START Provided records
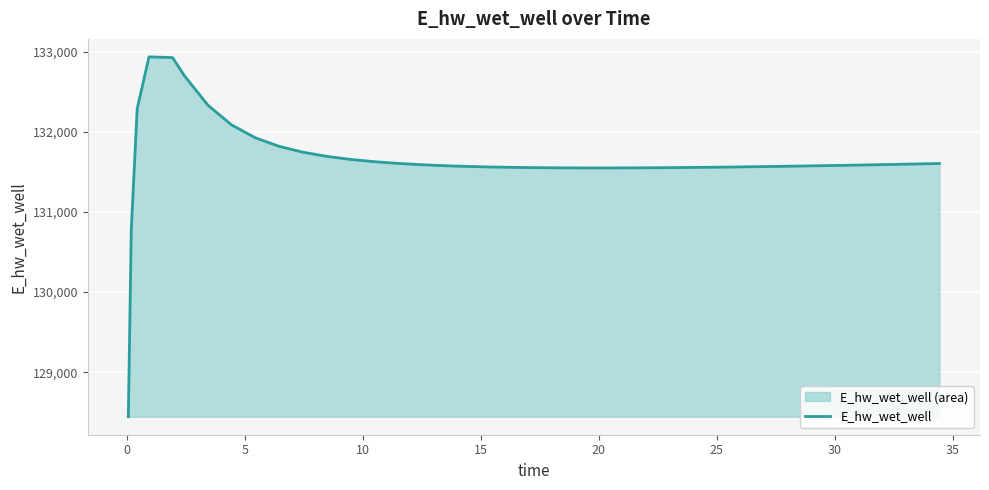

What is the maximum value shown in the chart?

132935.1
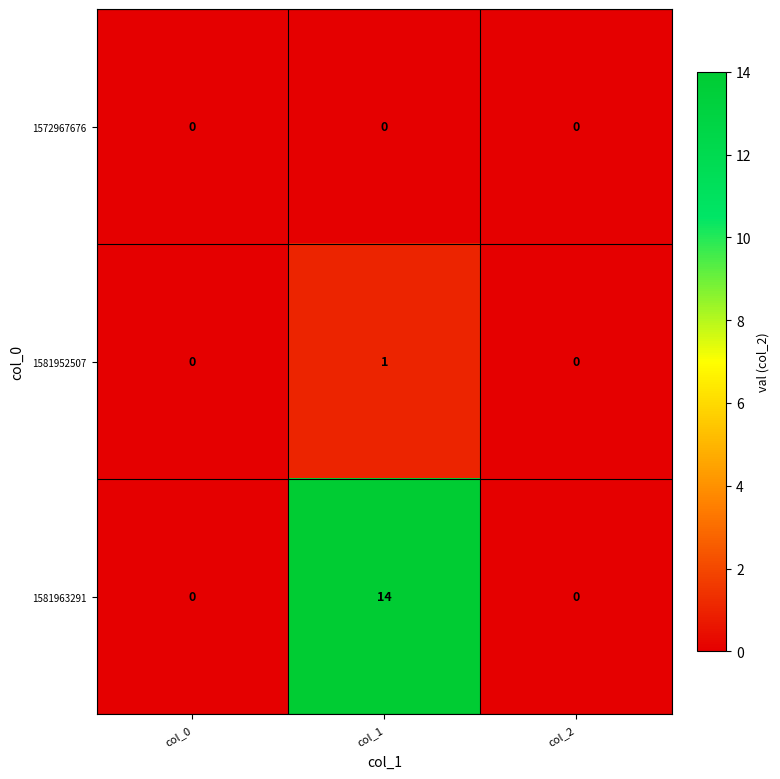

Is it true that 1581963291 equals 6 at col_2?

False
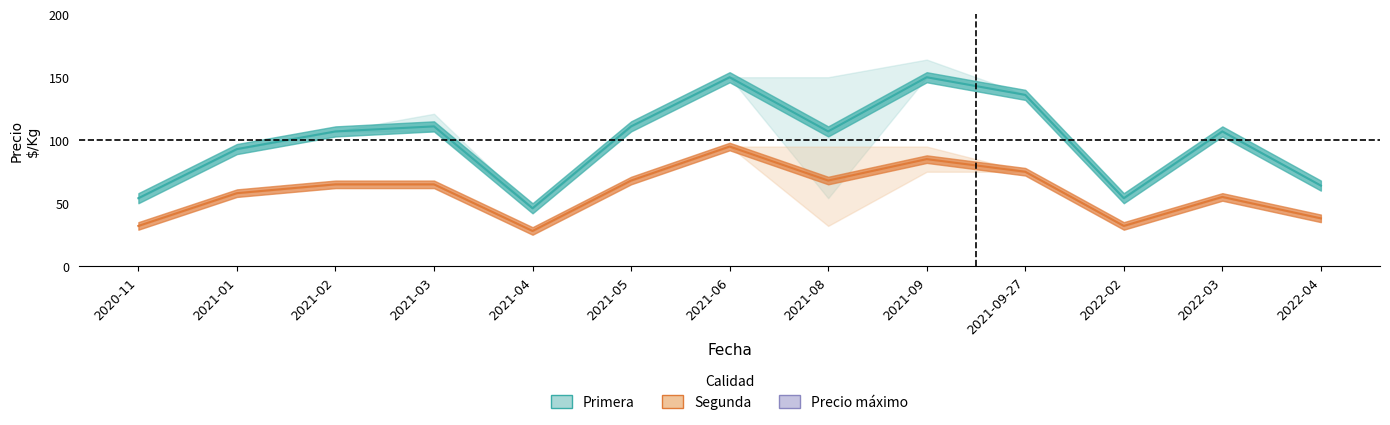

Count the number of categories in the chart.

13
END Provided records
#### Work request:
Present the lines above as a numbered list, skipping blank lines and leaving out the pictures.

#### Exercise response:
1. What is the maximum value shown in the chart?
2. 132935.1
3. Is it true that 1581963291 equals 6 at col_2?
4. False
5. Count the number of categories in the chart.
6. 13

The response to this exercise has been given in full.